CONHEÇA A ARTISTA #71 - LET DA CEI

"Uma mina de quebrada que rompe as barreiras da música clássica, atravessando fronteiras e ressignificando-a na música periferica."

1/15/20262 min read

A'CRON: Como e quando foi o seu início na arte ?

LET DA CEI: Desde muito pequena, sempre tive uma forte conexão com a música e a dança, passando horas assistindo a videoclipes e me encantando com as possibilidades artísticas. Aos 11 anos, ingressei na Escola Parque Anísio Teixeira, onde tive meus primeiros contatos mais estruturados com a dança, o teatro e a música. Nesse período, iniciei meus estudos em violoncelo.

Posteriormente, com o incentivo fundamental do meu pai — que sempre apoiou minha trajetória artística —, ingressei na Escola de Música de Brasília, onde cursei tanto o curso básico quanto o técnico, qualificando minha formação musical.

A'CRON: Quais foram os principais desafios que você enfrentou para se firmar como uma multiartista?

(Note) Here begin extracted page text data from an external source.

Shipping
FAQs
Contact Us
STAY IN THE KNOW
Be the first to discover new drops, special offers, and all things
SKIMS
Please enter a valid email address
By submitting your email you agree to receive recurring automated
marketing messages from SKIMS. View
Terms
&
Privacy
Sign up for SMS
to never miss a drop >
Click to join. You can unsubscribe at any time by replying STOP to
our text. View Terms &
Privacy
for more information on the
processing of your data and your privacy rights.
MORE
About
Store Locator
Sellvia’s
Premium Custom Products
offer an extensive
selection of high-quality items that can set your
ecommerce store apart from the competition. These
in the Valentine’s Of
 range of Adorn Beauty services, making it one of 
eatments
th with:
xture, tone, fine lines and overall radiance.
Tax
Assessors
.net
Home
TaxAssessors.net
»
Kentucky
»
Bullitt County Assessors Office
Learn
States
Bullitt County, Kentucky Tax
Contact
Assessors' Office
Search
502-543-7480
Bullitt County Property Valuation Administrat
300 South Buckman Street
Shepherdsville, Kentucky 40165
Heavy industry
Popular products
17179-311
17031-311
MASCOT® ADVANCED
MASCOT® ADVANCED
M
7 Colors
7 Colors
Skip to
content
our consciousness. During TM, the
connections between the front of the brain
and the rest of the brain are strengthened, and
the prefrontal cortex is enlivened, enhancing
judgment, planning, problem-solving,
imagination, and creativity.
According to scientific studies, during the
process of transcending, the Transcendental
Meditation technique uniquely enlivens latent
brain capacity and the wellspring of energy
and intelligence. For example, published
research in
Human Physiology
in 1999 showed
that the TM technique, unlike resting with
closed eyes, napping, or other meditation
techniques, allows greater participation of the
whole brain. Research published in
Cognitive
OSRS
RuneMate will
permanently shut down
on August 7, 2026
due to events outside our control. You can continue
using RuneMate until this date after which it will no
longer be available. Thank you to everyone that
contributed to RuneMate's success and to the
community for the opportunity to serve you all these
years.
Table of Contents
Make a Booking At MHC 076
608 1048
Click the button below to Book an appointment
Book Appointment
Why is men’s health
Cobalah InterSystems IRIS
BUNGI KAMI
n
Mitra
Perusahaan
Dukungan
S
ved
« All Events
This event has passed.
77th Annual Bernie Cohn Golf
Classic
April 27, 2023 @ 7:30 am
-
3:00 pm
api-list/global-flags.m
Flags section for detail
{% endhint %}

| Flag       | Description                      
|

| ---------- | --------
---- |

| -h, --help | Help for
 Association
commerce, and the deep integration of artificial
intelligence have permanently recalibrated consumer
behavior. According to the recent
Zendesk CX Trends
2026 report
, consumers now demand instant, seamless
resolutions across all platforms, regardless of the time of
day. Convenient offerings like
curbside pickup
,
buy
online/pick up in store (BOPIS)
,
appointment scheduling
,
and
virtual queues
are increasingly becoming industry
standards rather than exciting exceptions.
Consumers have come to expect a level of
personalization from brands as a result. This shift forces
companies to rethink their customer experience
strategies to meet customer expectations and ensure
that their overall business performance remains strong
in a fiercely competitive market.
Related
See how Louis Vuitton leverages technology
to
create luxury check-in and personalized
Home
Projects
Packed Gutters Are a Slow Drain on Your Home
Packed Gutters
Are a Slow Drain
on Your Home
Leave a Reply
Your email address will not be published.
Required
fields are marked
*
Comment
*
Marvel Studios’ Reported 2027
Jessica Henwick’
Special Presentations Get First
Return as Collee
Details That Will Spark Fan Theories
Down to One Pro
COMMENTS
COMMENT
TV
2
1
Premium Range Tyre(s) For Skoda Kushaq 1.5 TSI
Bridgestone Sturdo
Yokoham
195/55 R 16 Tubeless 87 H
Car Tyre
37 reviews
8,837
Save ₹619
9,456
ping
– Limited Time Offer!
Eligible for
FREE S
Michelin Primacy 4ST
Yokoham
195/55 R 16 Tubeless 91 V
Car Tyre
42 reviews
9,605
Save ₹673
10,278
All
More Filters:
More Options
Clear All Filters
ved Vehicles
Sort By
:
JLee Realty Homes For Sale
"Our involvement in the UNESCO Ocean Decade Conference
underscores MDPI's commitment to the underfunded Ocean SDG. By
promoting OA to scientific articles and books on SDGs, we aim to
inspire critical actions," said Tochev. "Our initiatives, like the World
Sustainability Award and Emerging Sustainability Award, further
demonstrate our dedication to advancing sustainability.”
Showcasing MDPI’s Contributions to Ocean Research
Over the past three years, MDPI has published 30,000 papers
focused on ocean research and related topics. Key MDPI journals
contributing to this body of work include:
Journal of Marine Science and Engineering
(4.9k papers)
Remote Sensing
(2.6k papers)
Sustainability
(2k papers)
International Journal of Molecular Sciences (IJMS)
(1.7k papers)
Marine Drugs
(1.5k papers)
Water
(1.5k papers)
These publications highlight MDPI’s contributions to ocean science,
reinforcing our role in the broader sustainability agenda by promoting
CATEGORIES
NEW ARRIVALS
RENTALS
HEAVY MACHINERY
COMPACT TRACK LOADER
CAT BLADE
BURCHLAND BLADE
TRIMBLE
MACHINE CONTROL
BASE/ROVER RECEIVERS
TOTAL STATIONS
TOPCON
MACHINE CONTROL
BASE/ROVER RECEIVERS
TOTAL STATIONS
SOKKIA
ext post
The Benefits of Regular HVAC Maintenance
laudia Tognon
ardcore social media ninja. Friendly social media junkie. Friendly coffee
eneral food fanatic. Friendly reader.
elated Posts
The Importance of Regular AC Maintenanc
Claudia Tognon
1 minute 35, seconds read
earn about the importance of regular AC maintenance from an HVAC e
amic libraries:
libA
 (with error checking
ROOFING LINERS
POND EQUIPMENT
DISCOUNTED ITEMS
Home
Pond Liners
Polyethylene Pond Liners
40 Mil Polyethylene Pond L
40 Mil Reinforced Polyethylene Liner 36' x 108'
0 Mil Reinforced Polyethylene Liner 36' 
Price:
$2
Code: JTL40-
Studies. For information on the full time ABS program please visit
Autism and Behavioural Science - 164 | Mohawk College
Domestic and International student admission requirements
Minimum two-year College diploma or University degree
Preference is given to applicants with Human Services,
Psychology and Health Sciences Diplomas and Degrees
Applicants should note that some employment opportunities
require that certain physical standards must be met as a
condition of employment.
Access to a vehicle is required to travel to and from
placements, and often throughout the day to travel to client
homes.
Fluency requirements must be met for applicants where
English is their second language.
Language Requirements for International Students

LET DA CEI: Inicialmente, meu principal desafio foi encontrar referências artísticas que dialogassem com o que eu desejava construir: a fusão entre o instrumento clássico e a música popular para evidenciar a historiedade da cena underground. Além disso, enfrentei — e ainda enfrento — o desafio de ser uma mulher preta e periférica em um meio que carece de representatividade e de espaços de pertencimento. Essa realidade impacta diretamente minha trajetória, exigindo que eu desenvolva de forma independente não apenas minha produção artística, mas também todos os processos que a envolvem.

Um desafio recorrente é o custo do instrumento, que raramente se reflete de forma proporcional nos valores pagos, tornando ainda mais complexa a caminhada sem o apoio de uma produtora.

A'CRON: Como você enxerga a cena do Distrito Federal e quais referências você tem da cidade?

LET DA CEI: Vejo a cena como um ambiente composto por diversas bolhas, muitas vezes fechadas e de difícil acesso. Como mulher preta tocando violoncelo, um instrumento pouco convencional nesse contexto, percebo que ainda existe uma resistência ao novo, tanto em relação às propostas estéticas quanto aos corpos que as apresentam. Essa resistência acaba limitando a diversidade e o diálogo dentro da cena, mesmo diante de seu grande potencial criativo.

Minhas referências nascem de encontros profundos com a música e com quem a transforma em linguagem viva. Pratanes é uma delas — a forma como constrói suas canções, o cuidado com cada detalhe e a força do seu processo criativo fazem da sua música um lugar de excelência e inspiração constante.

Isa Marques também me atravessa: seu jeito, seu estilo e o rap que ela carrega me fascinam, como quem encontra verdade e identidade em cada verso.

Mar Nóbrega é presença antiga no meu caminho. Acompanho seu trabalho há muitos anos, e ver o violoncelo ocupar a música popular através de suas mãos me toca profundamente — é a confirmação de que o instrumento também pode cantar outras histórias.

Zapatta Prn surge como memória e espelho. Conheci-o na escola de música, e desde então sua representatividade ecoa em mim: na força do instrumentista, na sensibilidade do compositor e na potência do rapper que transforma vivência em som.